Joyce watched her husband, frowning down at the postcard in his hand. He was wearing his ‘better than nothing’ look. Half resentment, half relief. The light caught his grizzled sideboards and his still thick, black and silver hair. Thirteen hours since he had left for work and she could tell from his absent and distracted movements that he was still there in spirit.
Some cases were like this. She simply lost him. Watched as he became subsumed into an alternative universe in which there was no honestly relevant part for her to play. It was not that he didn’t, quite frequently, describe to her what was engaging his attention. But there was no way that these occasions could be mistaken for discussions.
Lying back on the sofa, Tom would ramble on in a shapeless, repetitive manner, with his eyes closed, rather on the ‘how do I know what I think till I say’ principle. And Joyce would listen with attentive and sympathetic interest even as she remained aware that, for quite long periods, he would have forgotten her presence entirely.
She had, very early in their marriage, seen exactly what a policeman’s wife was in for. Loneliness, disorienting time patterns, stressful periods of isolation and the constant apprehension that today might be the day he would be brought home, like a Roman soldier, lying on his shield.
Wives had various ways of coping - or not - with all these aspects of police life. Joyce chose what seemed to her the safest, most pleasant and most sensible. Whilst Tom and, later, Cully remained the emotional lynchpins in her life, from the earliest days of her marriage she had looked constantly outwards, developing and sustaining friendships (virtually none within the Force) and working on the second most important thing in her life, her music. She had a lovely, rich mezzo-soprano voice and still sang frequently in public. Lately she had started to teach.
Her husband, having laid the brief communication from their daughter on the television set, was staring gloomily into a mirror over the fireplace.
‘What’s it a sign of when policemen start looking older?’
‘That their wives are extremely hungry.’
‘Is that a fact?’ He smiled at her in the glass, turned, made his way to the kitchen. ‘Did you get everything?’
‘Nearly. I bought fromage frais though, instead of double cream.’
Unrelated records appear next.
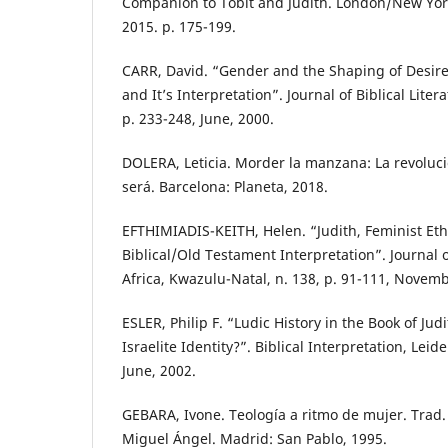
Companion to Tobit and Judith. London/New Yor
2015. p. 175-199.
CARR, David. “Gender and the Shaping of Desire
and It’s Interpretation”. Journal of Biblical Litera
p. 233-248, June, 2000.
DOLERA, Leticia. Morder la manzana: La revoluci
será. Barcelona: Planeta, 2018.
EFTHIMIADIS-KEITH, Helen. “Judith, Feminist Eth
Biblical/Old Testament Interpretation”. Journal 
Africa, Kwazulu-Natal, n. 138, p. 91-111, Novemb
ESLER, Philip F. “Ludic History in the Book of Jud
Israelite Identity?”. Biblical Interpretation, Leide
June, 2002.
GEBARA, Ivone. Teología a ritmo de mujer. Tra
Miguel Ángel. Madrid: San Pablo, 1995.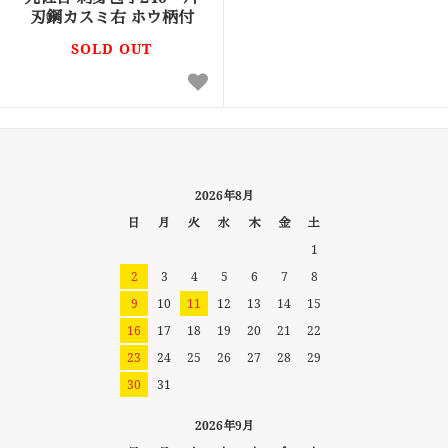
刃鋼カスミ右 ホウ柄付
SOLD OUT
2026年8月
日
月
火
水
木
金
土
1
2
3
4
5
6
7
8
9
10
11
12
13
14
15
16
17
18
19
20
21
22
23
24
25
26
27
28
29
30
31
2026年9月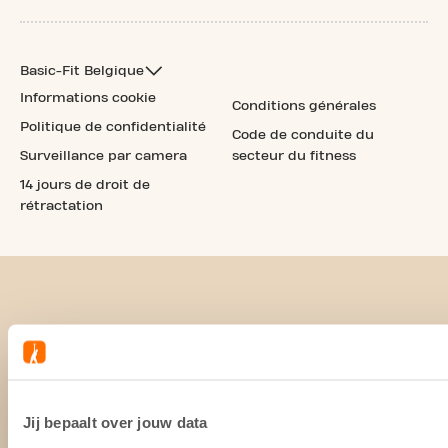
Basic-Fit Belgique
Informations cookie
Conditions générales
Politique de confidentialité
Code de conduite du
Surveillance par camera
secteur du fitness
14 jours de droit de
rétractation
Jij bepaalt over jouw data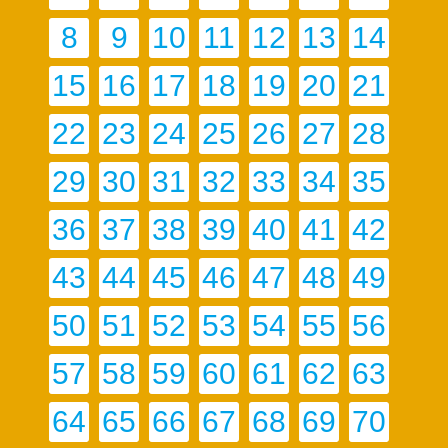
8
9
10
11
12
13
14
15
16
17
18
19
20
21
22
23
24
25
26
27
28
29
30
31
32
33
34
35
36
37
38
39
40
41
42
43
44
45
46
47
48
49
50
51
52
53
54
55
56
57
58
59
60
61
62
63
64
65
66
67
68
69
70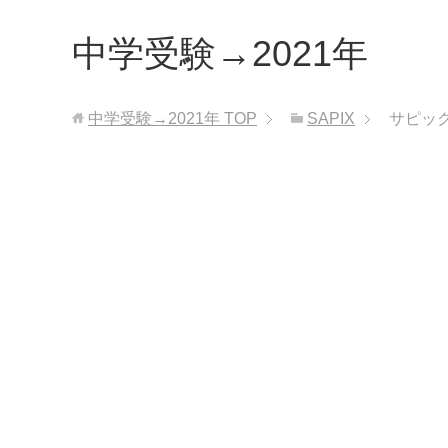
中学受験→2021年
中学受験→2021年
TOP
SAPIX
サピッ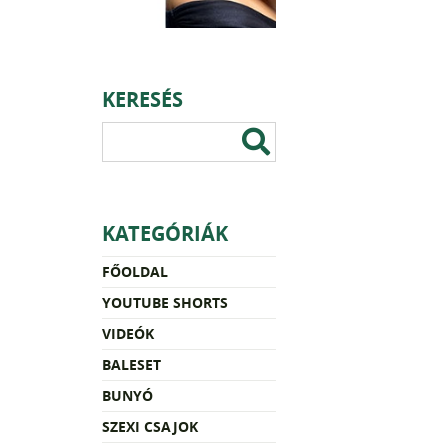
KERESÉS
KATEGÓRIÁK
FŐOLDAL
YOUTUBE SHORTS
VIDEÓK
BALESET
BUNYÓ
SZEXI CSAJOK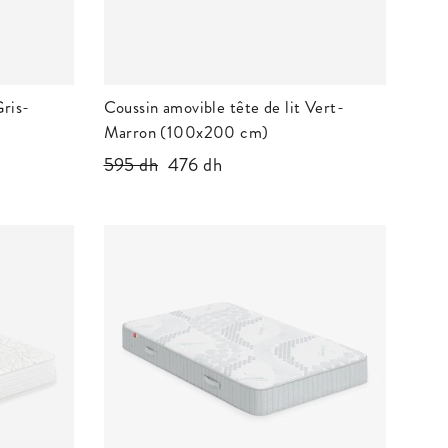
Gris-
Coussin amovible tête de lit Vert-
Marron (100x200 cm)
Prix
595 dh
Prix
476 dh
régulier
réduit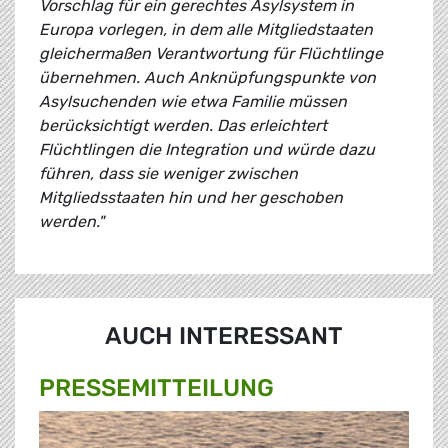
Vorschlag für ein gerechtes Asylsystem in
Europa vorlegen, in dem alle Mitgliedstaaten
gleichermaßen Verantwortung für Flüchtlinge
übernehmen. Auch Anknüpfungspunkte von
Asylsuchenden wie etwa Familie müssen
berücksichtigt werden. Das erleichtert
Flüchtlingen die Integration und würde dazu
führen, dass sie weniger zwischen
Mitgliedsstaaten hin und her geschoben
werden."
AUCH INTERESSANT
PRESSE­MITTEILUNG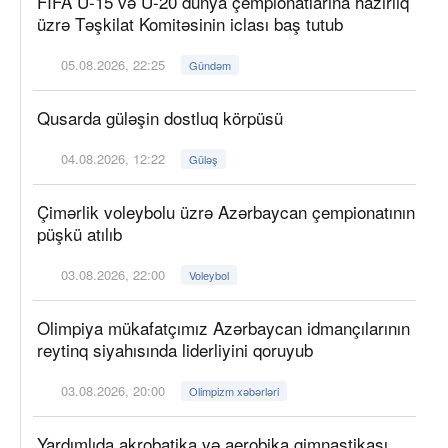
FIFA U-15 və U-20 dünya çempionatlarına hazırlıq
üzrə Təşkilat Komitəsinin iclası baş tutub
05.08.2026, 22:25
Gündəm
Qusarda güləşin dostluq körpüsü
04.08.2026, 12:22
Güləş
Çimərlik voleybolu üzrə Azərbaycan çempionatının
püşkü atılıb
03.08.2026, 22:00
Voleybol
Olimpiya mükafatçımız Azərbaycan idmançılarının
reytinq siyahısında liderliyini qoruyub
03.08.2026, 20:00
Olimpizm xəbərləri
Yardımlıda akrobatika və aerobika gimnastikası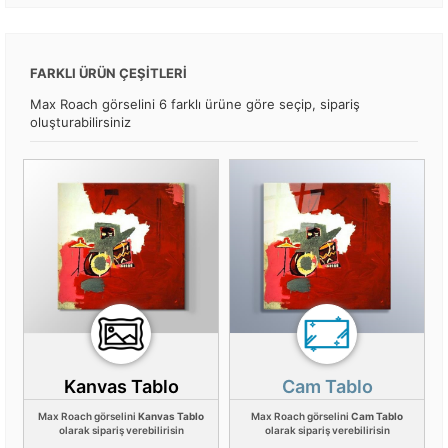
FARKLI ÜRÜN ÇEŞİTLERİ
Max Roach görselini 6 farklı ürüne göre seçip, sipariş
oluşturabilirsiniz
Kanvas Tablo
Cam Tablo
Max Roach görselini
Kanvas Tablo
Max Roach görselini
Cam Tablo
olarak sipariş verebilirisin
olarak sipariş verebilirisin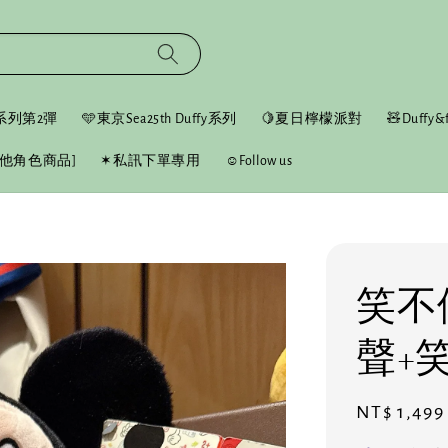
fy系列第2彈
🩵東京Sea25th Duffy系列
🍋夏日檸檬派對
🧸Duffy&f
他角色商品]
✶私訊下單專用
☺︎Follow us
笑不
聲+
Regular
NT$ 1,499
price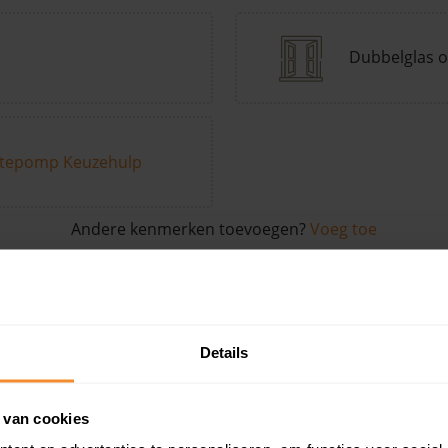
Dubbelglas o
tepomp Keuzehulp
Andere kenmerken toevoegen?
Voeg toe
in de buurt
Details
Woonoppervlak
Perceel
Ver
 van cookies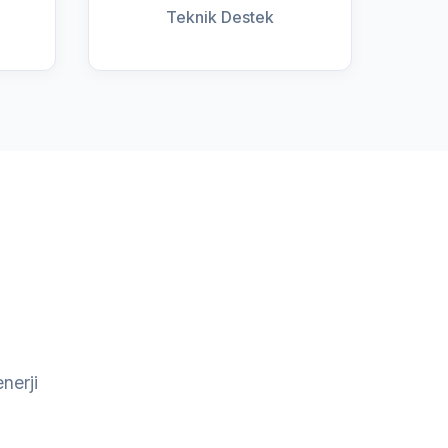
Teknik Destek
nerji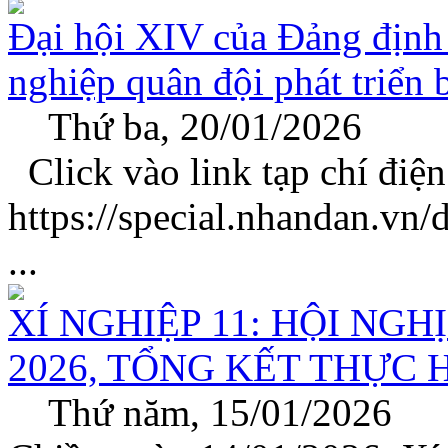
Đại hội XIV của Đảng định
nghiệp quân đội phát triển
Thứ ba, 20/01/2026
Click vào link tạp chí điệ
https://special.nhandan.v
...
XÍ NGHIỆP 11: HỘI NG
2026, TỔNG KẾT THỰC 
Thứ năm, 15/01/2026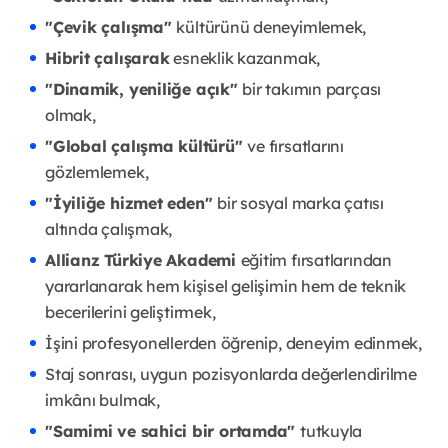
"Çevik çalışma"
kültürünü deneyimlemek,
Hibrit çalışarak
esneklik kazanmak,
"Dinamik, yeniliğe açık"
bir takımın parçası
olmak,
"Global çalışma kültürü"
ve fırsatlarını
gözlemlemek,
"İyiliğe hizmet eden"
bir sosyal marka çatısı
altında çalışmak,
Allianz Türkiye Akademi
eğitim fırsatlarından
yararlanarak hem kişisel gelişimin hem de teknik
becerilerini geliştirmek,
İşini profesyonellerden öğrenip, deneyim edinmek,
Staj sonrası, uygun pozisyonlarda değerlendirilme
imkânı bulmak,
"Samimi ve sahici bir ortamda"
tutkuyla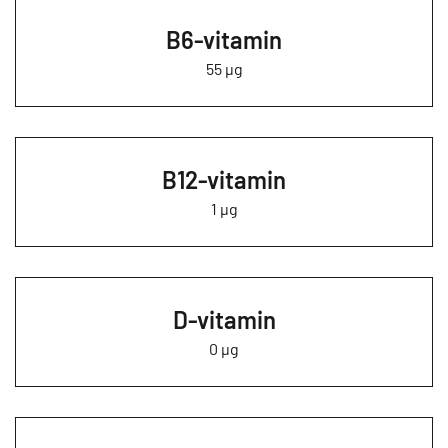
B6-vitamin
55 µg
B12-vitamin
1 µg
D-vitamin
0 µg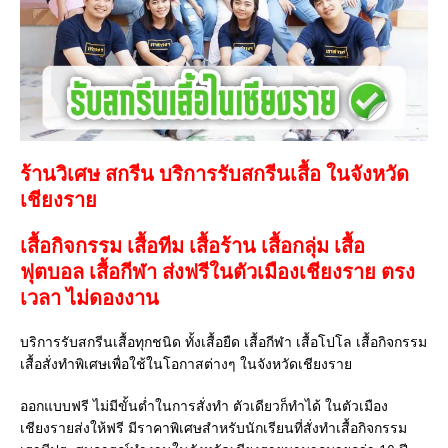
ร้านวิเศษ สกรีน บริการรับสกรีนเสื้อ ในจังหวัด
เชียงราย
เสื้อกิจกรรม เสื้อทีม เสื้อร้าน เสื้อกลุ่ม เสื้อ
ฟุตบอล
เสื้อกีฬา
ส่งฟรีในตัวเมืองเชียงราย ตรง
เวลา ไม่ดองงาน
บริการรับสกรีนเสื้อทุกชนิด ทั้งเสื้อยืด เสื้อกีฬา เสื้อโปโล เสื้อกิจกรรม
เสื้อสั่งทำพิเศษเพื่อใช้ในโอกาสต่างๆ ในจังหวัดเชียงราย
ออกแบบฟรี ไม่มีขั้นต่ำในการสั่งทำ ตัวเดียวก็ทำได้ ในตัวเมือง
เชียงรายส่งให้ฟรี มีราคาพิเศษสำหรับนักเรียนที่สั่งทำเสื้อกิจกรรม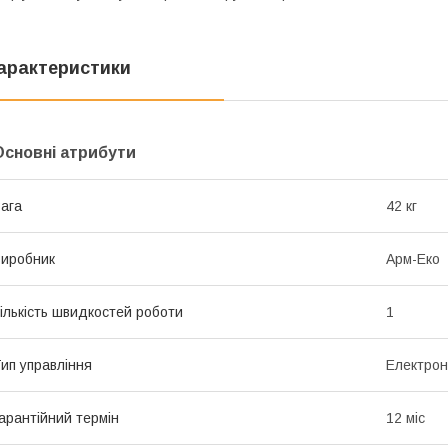
арактеристики
Основні атрибути
ага
42 кг
иробник
Арм-Еко
ількість швидкостей роботи
1
ип управління
Електрон
арантійний термін
12 міс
Expecting a rebuke, she was surprised when he said, ‘Good. I won’t use butter either.’
‘Tom?’ He was wrapping a blue-and-white striped tablier around his middle and didn’t look at her. It barely met round the back. ‘What’s the matter?’
‘Nothing.’
‘Come on.’
‘What?’
‘Something’s happened.’
‘No.’
Barnaby set out his materials and batterie de cuisine. Copper bowl and pan. Whisk, kitchen scissors. Brown free-range eggs, smoked salmon, a day-old cob of French bread, pot of chives.
Best not to tell her. She would worry and fret and it wasn’t as if he was not already mending his ways. When the case was over he would go back to the doc. Get his progress monitored. Start taking proper care of himself. Maybe even do a spot of exercise.